(Problem): Nothing but a number should be returned: the count of lines in the records that contain "Сетка".

** Supplied material follows **

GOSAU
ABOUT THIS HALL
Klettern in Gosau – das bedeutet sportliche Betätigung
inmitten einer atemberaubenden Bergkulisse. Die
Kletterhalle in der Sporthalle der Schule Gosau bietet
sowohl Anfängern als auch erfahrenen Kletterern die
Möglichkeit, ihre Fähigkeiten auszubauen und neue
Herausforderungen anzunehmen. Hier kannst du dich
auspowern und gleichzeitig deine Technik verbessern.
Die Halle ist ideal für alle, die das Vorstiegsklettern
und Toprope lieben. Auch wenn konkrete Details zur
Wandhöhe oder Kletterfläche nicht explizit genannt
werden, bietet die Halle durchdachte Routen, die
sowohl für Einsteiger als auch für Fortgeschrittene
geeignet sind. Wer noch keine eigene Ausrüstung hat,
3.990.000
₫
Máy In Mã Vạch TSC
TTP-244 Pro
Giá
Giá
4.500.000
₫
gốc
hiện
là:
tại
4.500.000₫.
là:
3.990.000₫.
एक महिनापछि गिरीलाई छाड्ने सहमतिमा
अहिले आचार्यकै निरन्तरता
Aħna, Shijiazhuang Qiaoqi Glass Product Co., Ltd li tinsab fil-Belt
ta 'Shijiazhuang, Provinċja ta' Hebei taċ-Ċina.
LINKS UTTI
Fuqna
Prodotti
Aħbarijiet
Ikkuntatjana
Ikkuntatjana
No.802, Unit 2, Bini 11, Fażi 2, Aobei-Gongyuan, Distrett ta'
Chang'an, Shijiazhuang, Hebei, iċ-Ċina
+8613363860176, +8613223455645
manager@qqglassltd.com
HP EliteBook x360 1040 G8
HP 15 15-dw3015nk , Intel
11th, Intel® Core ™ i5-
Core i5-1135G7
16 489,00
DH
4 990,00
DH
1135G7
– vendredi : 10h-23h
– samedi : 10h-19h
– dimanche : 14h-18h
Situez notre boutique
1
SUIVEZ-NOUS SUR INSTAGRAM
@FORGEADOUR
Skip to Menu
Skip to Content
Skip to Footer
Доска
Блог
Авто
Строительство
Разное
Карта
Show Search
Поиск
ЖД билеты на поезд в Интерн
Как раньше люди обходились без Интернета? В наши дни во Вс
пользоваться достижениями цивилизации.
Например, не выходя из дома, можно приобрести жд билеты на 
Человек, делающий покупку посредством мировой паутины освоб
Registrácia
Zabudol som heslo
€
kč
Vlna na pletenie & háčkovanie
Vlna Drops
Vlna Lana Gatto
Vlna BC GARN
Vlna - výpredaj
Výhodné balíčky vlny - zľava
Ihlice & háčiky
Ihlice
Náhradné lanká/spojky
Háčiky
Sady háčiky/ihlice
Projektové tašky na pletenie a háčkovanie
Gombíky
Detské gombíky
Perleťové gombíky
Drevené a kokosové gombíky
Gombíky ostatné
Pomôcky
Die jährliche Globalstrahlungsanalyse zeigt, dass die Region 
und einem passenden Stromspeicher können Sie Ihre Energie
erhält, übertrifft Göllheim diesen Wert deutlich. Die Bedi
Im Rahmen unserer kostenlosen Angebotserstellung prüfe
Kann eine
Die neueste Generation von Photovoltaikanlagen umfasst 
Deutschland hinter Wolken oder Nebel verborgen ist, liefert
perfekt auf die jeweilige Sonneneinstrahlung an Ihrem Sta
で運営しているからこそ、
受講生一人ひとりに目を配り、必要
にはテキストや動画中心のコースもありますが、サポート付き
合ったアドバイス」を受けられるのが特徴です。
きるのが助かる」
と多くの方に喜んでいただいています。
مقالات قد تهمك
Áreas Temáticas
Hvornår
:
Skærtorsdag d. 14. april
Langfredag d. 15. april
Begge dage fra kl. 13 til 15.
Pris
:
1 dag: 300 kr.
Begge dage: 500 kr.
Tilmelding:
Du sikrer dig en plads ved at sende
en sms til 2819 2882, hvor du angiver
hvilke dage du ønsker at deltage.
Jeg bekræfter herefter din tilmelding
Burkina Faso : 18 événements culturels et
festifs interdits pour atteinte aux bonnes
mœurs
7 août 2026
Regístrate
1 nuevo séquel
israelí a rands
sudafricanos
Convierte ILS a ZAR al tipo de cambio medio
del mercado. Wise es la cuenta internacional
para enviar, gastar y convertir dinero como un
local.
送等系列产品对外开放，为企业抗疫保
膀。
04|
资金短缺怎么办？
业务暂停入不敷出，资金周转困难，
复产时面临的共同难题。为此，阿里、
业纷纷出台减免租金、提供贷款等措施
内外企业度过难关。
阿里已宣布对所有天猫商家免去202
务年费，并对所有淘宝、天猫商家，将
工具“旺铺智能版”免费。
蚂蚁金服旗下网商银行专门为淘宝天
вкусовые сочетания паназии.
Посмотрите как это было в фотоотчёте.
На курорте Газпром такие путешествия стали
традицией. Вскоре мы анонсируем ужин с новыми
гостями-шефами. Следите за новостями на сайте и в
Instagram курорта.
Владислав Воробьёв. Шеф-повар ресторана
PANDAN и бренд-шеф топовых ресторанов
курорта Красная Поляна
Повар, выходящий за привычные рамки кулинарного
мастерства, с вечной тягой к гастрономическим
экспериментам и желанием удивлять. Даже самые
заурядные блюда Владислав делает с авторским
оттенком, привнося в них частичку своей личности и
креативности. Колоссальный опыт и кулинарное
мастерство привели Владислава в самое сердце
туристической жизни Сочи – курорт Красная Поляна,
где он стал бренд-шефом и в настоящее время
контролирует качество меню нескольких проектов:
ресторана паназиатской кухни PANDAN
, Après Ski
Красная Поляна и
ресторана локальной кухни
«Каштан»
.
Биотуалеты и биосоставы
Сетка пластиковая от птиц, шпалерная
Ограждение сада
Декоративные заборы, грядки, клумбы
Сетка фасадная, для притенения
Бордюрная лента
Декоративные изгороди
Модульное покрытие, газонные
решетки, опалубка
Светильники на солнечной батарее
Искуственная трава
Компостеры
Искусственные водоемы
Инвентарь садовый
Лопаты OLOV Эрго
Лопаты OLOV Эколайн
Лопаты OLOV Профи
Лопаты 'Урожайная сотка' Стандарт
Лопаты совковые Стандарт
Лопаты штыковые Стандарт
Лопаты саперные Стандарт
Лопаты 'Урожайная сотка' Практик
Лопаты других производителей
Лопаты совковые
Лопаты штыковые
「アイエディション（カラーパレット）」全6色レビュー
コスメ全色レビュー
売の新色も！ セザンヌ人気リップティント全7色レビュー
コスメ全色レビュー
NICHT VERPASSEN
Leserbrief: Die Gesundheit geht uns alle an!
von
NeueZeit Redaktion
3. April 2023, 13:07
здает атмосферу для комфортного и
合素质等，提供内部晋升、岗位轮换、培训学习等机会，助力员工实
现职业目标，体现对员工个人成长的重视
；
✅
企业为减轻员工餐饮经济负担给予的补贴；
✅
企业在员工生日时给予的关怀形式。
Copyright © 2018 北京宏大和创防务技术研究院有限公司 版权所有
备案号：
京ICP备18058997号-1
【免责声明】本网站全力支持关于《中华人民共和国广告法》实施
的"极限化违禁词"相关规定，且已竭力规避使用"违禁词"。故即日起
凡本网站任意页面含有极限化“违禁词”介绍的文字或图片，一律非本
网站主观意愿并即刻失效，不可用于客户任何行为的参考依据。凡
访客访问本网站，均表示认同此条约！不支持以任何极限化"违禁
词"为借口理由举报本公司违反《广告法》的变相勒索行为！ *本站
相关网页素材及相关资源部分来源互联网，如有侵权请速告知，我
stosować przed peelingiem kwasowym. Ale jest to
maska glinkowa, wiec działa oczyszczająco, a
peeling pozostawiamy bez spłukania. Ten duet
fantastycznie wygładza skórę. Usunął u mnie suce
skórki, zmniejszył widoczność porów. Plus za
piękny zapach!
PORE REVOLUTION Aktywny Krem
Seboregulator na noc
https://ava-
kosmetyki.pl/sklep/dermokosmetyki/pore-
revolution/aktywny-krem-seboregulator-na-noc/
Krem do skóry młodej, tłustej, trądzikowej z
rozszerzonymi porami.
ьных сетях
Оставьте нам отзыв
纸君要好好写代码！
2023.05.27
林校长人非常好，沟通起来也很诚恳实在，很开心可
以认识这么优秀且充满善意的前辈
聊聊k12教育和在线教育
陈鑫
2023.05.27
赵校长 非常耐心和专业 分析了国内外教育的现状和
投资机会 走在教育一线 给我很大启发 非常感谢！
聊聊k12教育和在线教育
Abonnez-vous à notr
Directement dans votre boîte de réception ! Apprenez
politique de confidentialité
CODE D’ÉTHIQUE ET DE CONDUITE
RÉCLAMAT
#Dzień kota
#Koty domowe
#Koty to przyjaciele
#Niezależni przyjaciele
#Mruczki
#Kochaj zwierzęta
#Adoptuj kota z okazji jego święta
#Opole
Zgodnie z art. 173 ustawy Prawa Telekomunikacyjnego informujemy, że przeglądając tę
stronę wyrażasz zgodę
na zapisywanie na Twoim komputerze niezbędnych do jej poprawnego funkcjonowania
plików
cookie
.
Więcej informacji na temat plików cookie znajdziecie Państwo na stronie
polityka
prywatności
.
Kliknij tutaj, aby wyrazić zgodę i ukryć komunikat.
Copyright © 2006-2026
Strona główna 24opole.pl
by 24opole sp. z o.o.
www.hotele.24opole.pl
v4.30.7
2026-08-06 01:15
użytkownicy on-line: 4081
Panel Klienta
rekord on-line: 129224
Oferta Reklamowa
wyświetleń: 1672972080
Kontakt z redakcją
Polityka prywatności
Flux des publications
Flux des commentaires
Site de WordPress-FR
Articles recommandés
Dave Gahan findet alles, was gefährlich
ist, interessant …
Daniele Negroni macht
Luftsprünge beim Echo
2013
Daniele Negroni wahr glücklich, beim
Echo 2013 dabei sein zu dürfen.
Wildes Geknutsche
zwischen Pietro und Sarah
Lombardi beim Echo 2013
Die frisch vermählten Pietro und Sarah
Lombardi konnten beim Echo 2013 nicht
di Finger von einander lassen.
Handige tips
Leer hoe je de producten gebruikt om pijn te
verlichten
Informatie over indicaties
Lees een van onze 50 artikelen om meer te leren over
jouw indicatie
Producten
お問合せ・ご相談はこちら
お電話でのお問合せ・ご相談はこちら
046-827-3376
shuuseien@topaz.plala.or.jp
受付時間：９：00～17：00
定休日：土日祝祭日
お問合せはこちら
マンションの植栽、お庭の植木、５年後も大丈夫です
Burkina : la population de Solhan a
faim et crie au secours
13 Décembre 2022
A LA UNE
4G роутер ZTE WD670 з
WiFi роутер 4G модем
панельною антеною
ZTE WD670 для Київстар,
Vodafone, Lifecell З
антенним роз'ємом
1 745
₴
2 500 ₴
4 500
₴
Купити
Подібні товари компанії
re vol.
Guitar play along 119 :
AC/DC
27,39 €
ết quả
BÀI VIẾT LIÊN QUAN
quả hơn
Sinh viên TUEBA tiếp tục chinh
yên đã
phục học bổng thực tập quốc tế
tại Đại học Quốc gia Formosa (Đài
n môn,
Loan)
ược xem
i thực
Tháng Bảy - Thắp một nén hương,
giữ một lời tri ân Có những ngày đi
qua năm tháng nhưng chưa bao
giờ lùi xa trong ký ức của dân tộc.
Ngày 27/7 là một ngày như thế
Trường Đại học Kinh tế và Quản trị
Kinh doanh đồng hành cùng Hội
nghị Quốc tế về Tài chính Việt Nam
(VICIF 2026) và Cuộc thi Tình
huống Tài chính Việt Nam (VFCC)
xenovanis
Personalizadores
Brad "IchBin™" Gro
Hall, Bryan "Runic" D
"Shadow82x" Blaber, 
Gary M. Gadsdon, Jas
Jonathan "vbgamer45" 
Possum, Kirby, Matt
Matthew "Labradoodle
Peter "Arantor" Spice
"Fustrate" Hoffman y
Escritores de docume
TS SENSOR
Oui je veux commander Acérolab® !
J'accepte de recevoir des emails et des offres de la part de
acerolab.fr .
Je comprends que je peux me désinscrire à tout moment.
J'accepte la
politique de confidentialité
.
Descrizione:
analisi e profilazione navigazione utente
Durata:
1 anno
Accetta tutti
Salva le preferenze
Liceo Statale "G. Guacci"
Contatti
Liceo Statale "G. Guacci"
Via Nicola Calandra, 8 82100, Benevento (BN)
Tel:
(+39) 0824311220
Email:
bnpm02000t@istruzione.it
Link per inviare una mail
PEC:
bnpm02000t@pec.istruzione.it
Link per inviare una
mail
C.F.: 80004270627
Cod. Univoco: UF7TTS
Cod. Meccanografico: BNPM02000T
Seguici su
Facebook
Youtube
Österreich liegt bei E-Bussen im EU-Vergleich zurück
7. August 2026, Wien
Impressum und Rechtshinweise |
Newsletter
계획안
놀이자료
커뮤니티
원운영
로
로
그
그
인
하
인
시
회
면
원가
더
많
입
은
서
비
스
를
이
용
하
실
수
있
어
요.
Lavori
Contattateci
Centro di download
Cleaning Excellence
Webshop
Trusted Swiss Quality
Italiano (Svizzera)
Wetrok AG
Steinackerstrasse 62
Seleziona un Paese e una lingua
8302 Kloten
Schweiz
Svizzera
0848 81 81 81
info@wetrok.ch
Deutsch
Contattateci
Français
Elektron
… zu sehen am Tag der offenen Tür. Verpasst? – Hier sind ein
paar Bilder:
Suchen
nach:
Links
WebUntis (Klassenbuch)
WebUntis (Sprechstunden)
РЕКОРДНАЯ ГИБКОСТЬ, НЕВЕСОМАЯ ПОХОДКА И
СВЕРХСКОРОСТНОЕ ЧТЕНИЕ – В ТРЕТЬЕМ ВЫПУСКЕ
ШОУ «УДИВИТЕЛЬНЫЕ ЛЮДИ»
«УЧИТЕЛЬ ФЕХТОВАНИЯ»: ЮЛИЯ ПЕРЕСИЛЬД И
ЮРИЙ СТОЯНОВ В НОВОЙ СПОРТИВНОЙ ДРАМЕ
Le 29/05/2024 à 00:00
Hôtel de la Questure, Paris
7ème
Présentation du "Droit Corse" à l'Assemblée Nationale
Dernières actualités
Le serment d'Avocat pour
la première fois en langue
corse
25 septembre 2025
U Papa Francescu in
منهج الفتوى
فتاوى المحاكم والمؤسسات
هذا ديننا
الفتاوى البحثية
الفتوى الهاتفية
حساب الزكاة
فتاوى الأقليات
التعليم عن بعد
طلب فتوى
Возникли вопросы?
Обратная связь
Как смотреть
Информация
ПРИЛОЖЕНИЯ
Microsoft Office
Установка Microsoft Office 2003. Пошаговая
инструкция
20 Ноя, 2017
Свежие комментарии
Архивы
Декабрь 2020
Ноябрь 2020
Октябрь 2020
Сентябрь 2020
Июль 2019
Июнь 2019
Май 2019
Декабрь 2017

** End of Supplied material **

(Answer space): 2